The trusted source for
healthcare information and
Exercise Training for POTS
Abstract & Commentary
By Michael H. Crawford, MD
Source: Fu Q, et al. Cardiac origins of the postural orthostatic tachycardia syndrome. J Am Coll Cardiol. 2010;55:2858-2868.
Postural orthostatic tachycardia syndrome (POTS) is a disabling orthostatic intolerance that mainly occurs in pre-menopausal women. Since the tachycardia has been shown to be due to low stroke volume, left ventricular (LV) volumes and mass, these investigators tested the hypothesis that exercise training would improve, or even eliminate, this syndrome. They approached 54 consecutive POTS patients in their autonomic dysfunction clinic and were able to enroll 27 patients (26 women) in the study. All enrolled patients met criteria for POTS: heart rate rise of >30 beats/min. or >120 within 10 minutes of standing, without orthostatic hypotension. Any drug therapy was withdrawn for two weeks. The study participants were compared to 16 matched healthy controls (15 women). None of the participants smoked or were trained athletes. A three-month exercise training program was completed by 19 of the POTS patients and all 16 controls. Pre- and post-exercise training evaluations were compared between the two groups. Upright heart rate and total peripheral resistance were higher in the patients, but LV mass, blood volume, stroke volume, and cardiac output were lower. Baroreflex function was not different between the two groups. Exercise training increased LV mass by 12% and blood volume by 7%; and decreased upright heart rate by 9 bpm. In 10 of the 19 patients, POTS criteria were no longer met after exercise training, and quality of life improved in all patients who completed the exercise program. The authors concluded that in POTS autonomic function is normal, and orthostatic tachycardia is due to reduced LV size and stroke volume. Exercise training improved or cured this syndrome in many patients.

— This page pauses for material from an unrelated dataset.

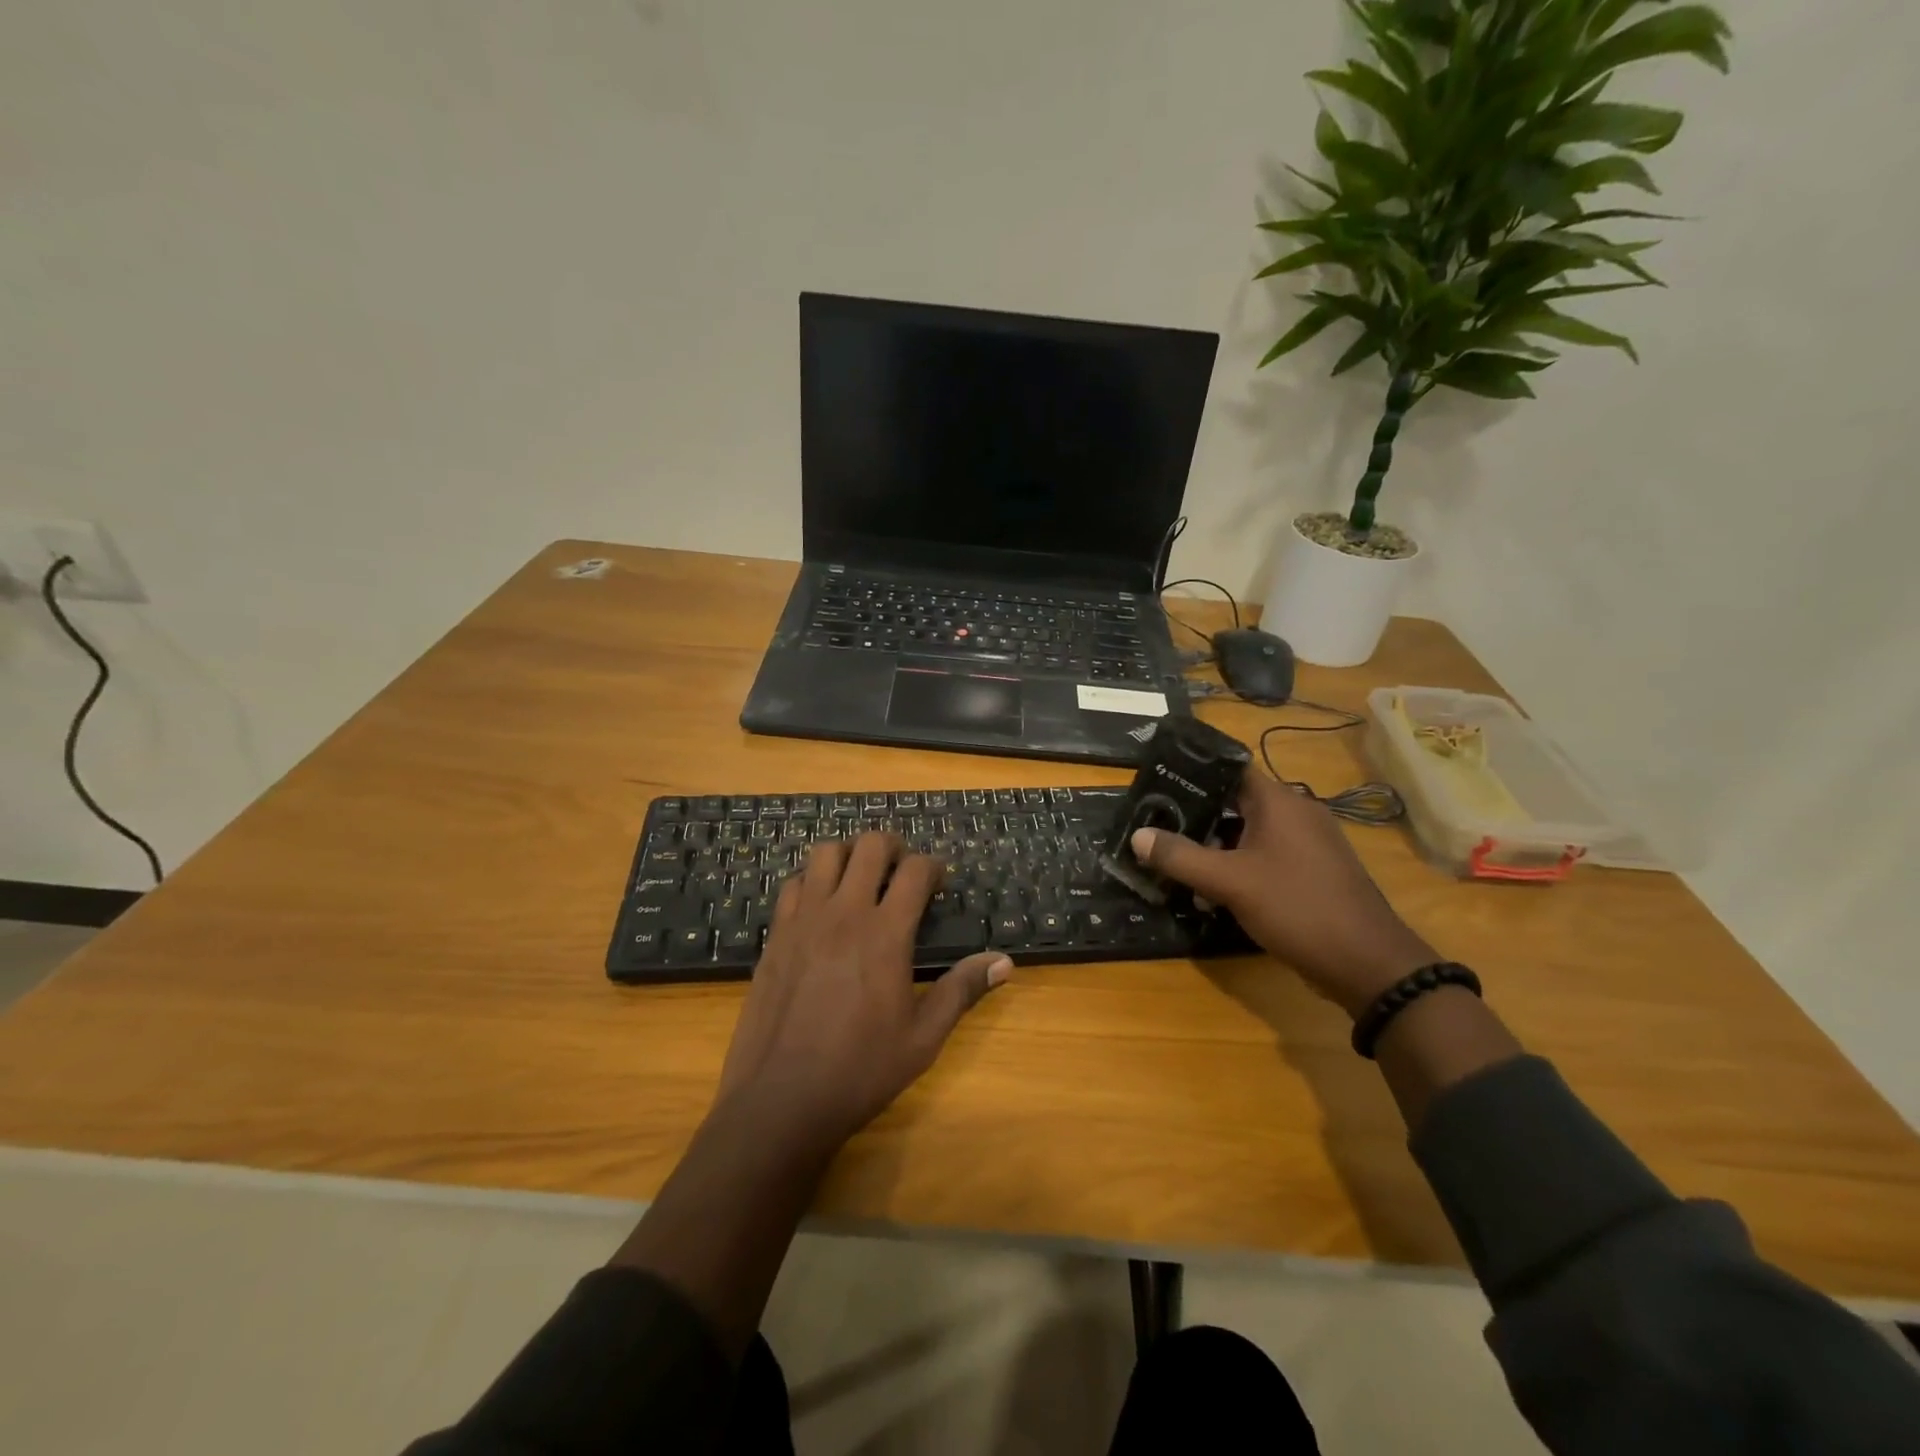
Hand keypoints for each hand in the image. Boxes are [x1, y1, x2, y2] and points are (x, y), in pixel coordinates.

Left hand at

POTS can be defined as orthostatic tachycardia without significant hypotension and is a difficult disease to manage because drug therapy is often inadequate. Beta-blockers may slow the heart rate, but may cause hypotension. Alpha agonists can reduce heart rate, but may cause hypertension. Volume expansion can reduce symptoms, but may cause edema. Other therapies have been even less effective. POTS mimics the physiologic findings of prolonged bed rest and space flight, both of which are characterized by deconditioning. Thus, the increase in heart rate is a physiologic response to reduced upright stroke volume rather than an abnormality of autonomic function. This may explain why it is more common in women, because they have smaller hearts and lower stroke volumes normally. Since exercise can increase cardiac chamber volume, mass, stroke volume, and cardiac output, it made sense to try it as a therapy. This study which demonstrates that exercise training may help these patients is encouraging.
This was a small, but very carefully done study of well-characterized POTS patients. They had extensive autonomic nervous system testing, cardiac MRI, elegant cardiac output and blood volume measurements. During upright tilt testing many patients and controls developed pre-syncopal symptoms, but there was no syncope observed. Exercise began with semi-recumbent bicycle, rowing or swimming and progressed to more upright exercise. Weight lifting also was done. Overall maximum oxygen uptake increased 11% after three months. The positive changes in this study cannot be attributed to exercise training alone since the patients were encouraged to ingest more salt and water, and to elevate the head of their bed. Also, for many people this intensity of exercise training is not feasible. Even in this study only three quarters of a select group of patients finished the three months of training. However, given the alternatives, this appears to be a reasonable recommendation, which may help the more motivated individuals with POTS.